China maintains import lead
Meanwhile, China retained her position as Nigeria’s leading import partner with a share of 25.28% of her total imports in Q2 2018. Netherlands, Belgium, India and the United States followed with 8.59%, 8.11%, 6.88%, and 6.72% respectively.
Why it matters
The decrease in exports means a reduction in the foreign exchange revenue for Nigeria. Nigeria’s external reserves have been on a free fall in the past few months and recently dropped below $47 billion for the first time in 4 months. This can be directly traced to the decline in exports value in Q2 2018.
If the drop in export revenue persists in this third quarter of 2018, Nigeria may find it difficult executing part of the 2018 budget in Q3 and Q4 2018, since the budget is premised on an expected revenue of N7.2 trillion. Government may need to result to additional borrowing, in order to carry out some of their expenditures.
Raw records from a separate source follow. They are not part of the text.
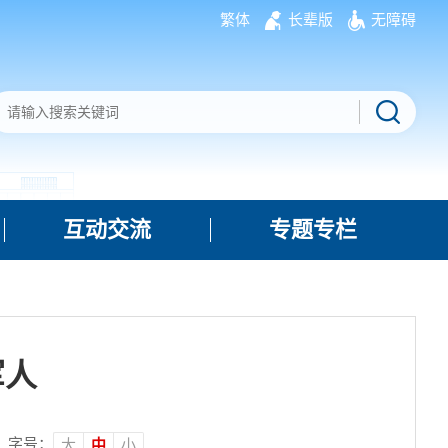
繁体
长辈版
无障碍
互动交流
专题专栏
军人
字号：
大
中
小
Since Cashew nuts have become Nigeria’s biggest non-oil export product, it will translate to more income for Nigerian farmers who grow the cash crop companies that trade in Cashew.
Solid Minerals exports declined by 25.98% quarter on quarter, this will also translate to lesser revenue for petroleum distillation companies who obtain Naphthalene from their distillation and other companies that export zinc ore, cement.
Increase agricultural exports and others will lead to an increase in tariff generation for appropriate Government agencies.
Since oil and gas exports, which contributed over 86% of the total exports grew in Q1 2018, it will lead to increase in foreign exchange earnings for Nigeria and more income for oil and gas companies.